I nodded a slow, stuttering nod.

He wasn't smiling. His face was unreadable. "I am an old friend of Junnie. I saw her at Council this morning. She was disappointed that she has been too occupied by clan business of late to guide you. I offered to help her—to help you."

The stranger I had been obsessed with was going to help me with my studies. I melted, sliding down into my chair. He was still holding his hand out to me. My back pressed against the wall, and as he took a step forward, I became wholly aware of how small and isolated the library space I had chosen was.

He turned his outstretched hand palm up, indicating the stool beside me, as if that had been his intention all along. "May I?"

I nodded once, and he slid onto the stool, facing me, not the table spread with documents.

I still had not spoken.

His dark eyes moved to the pendant against my chest then quickly back to my face, as if he had committed an indiscretion.

We sat there for a few more moments, but my words would not return, not with the imposing stranger inches before me.

When he finally spoke again, I realized his offer of help wasn't a request. "Let's begin with histories." He flicked the middle finger of his left hand, and a thick ivory tome flew from a shelf, opened, and floated steadily between us, as if on a table.
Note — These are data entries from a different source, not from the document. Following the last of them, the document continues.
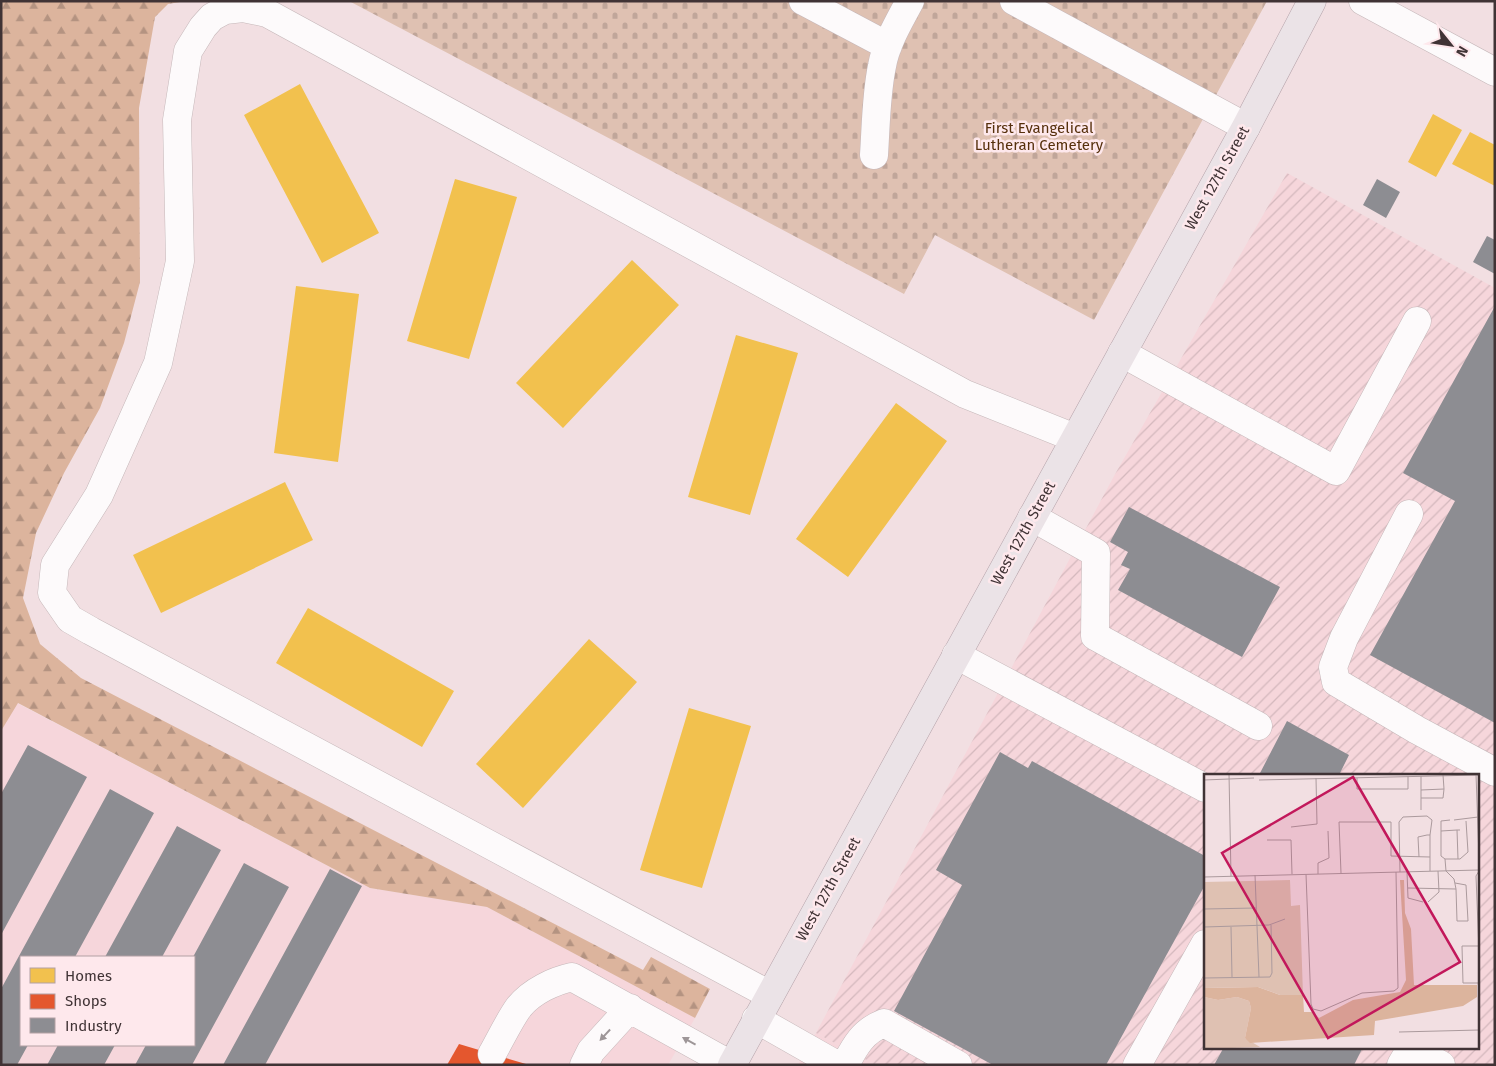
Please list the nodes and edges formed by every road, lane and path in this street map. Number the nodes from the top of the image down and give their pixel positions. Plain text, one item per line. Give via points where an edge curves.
1 (803, 1) edge
2 (910, 1) edge
3 (1014, 1) edge
4 (1312, 1) edge
5 (1363, 1) edge
6 (1047, 9) edge
7 (888, 46) junction
8 (1495, 72) edge
9 (1246, 127) junction
10 (874, 155) dead end
11 (1417, 321) dead end
12 (1122, 353) junction
13 (1075, 438) junction
14 (1409, 514) dead end
15 (1032, 517) junction
16 (956, 655) junction
17 (1258, 726) dead end
18 (1495, 772) edge
19 (1204, 787) edge
20 (1204, 946) edge
21 (770, 995) junction
22 (630, 1008) junction
23 (756, 1019) junction
24 (492, 1054) dead end
25 (584, 1065) edge
26 (731, 1065) edge
27 (837, 1065) edge
28 (845, 1065) edge
29 (958, 1065) edge
30 (1137, 1065) edge
31 (1401, 1065) edge
32 (1441, 1065) edge

1 - 7 street
2 - 7 street
3 - 6 street
4 - 9 main road, West 127th Street
5 - 8 street
6 - 9 street
7 - 10 street via 882,65
9 - 12 main road, West 127th Street
11 - 12 street via 1336,471
12 - 13 main road, West 127th Street
13 - 15 main road, West 127th Street
13 - 21 street via 964,394 267,13 243,8 225,10 207,22 188,52 177,120 180,261 158,363 99,495 55,565 52,593 70,619 90,631
14 - 18 street via 1344,638 1333,667 1336,682
15 - 16 main road, West 127th Street
15 - 17 street via 1096,553 1095,636
16 - 19 street
16 - 21 main road, West 127th Street
20 - 30 street
21 - 23 main road, West 127th Street
22 - 24 street via 572,977 557,981 520,1006
22 -> 25 street via 591,1051
26 -> 22 street
23 - 26 main road, West 127th Street
23 - 27 street
28 - 29 street via 856,1044 873,1027 884,1023
31 - 32 street via 1411,1048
There was something so wrong about it, but I couldn't say why.

I pushed away the urge to question an associate of Council, instead asking, "Chevelle?"
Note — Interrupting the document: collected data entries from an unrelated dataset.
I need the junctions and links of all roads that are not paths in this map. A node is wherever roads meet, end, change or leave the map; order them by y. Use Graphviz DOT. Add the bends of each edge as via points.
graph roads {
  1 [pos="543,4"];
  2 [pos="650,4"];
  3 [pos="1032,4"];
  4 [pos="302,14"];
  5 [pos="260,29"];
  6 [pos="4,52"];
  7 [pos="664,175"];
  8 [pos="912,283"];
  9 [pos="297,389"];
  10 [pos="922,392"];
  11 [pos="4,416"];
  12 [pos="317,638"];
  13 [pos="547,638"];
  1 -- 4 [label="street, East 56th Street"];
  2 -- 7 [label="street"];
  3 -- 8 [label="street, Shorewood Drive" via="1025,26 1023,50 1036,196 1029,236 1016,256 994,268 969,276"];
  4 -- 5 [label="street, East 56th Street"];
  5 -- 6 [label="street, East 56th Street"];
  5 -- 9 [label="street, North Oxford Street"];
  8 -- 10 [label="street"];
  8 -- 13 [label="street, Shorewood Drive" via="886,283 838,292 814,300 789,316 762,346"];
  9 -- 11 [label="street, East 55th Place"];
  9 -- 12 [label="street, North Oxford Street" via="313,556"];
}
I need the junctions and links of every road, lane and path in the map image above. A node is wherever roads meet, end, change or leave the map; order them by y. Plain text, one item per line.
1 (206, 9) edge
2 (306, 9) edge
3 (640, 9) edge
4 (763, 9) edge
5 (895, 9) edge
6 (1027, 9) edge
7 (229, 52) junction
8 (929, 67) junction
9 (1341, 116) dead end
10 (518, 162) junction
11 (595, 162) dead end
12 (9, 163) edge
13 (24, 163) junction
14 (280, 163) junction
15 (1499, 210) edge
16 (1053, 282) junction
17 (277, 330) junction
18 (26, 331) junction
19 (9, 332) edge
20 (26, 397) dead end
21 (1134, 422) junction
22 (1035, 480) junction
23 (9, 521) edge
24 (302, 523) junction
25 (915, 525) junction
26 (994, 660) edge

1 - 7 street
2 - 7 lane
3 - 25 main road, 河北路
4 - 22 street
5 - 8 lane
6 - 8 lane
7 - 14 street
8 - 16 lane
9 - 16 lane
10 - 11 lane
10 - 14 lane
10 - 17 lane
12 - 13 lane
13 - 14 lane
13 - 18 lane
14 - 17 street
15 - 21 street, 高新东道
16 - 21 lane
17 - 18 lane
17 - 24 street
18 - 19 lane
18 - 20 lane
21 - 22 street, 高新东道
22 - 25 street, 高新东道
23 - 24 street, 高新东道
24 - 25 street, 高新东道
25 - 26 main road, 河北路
He smiled. It was only one word, but he understood. I was asking if I could address him in the common parlance, not the official titles and formalities of Council that he might have been used to. He tilted his head in a nod.

We sat tucked in the narrow space behind a small library table for hours. He pulled books between us and returned them to the shelves, never once glancing at the papers referencing the northern clans, spread out beside us. Nothing we studied touched on the histories of those clans—there was nothing of his histories, nothing of mine. But conversation had become easy as soon as I had spoken that first word, as soon as I had said his name and he'd smiled in return.

I found myself leaning toward him as he spoke, actually paying attention at times, for he had a pleasant voice and an unusual dialect. He wove histories as if they were stories of his childhood friends instead of useless facts, and I became enthralled. It felt as if we were alone there in the quiet corner of the third level, the occasional murmur below and whisper of flipping pages the only other sound in the dim setting. A small knothole made a window in the wall across from me, and some light from the cloudy day occasionally came through, putting Chevelle's face in shade. I had been right—his eyes appeared nearly black in the shadows.

I leaned forward, listening to him as a small gray bird landed on the lip of the knothole and chirped once. Not many animals feared the elves. It seemed curious about what we were doing.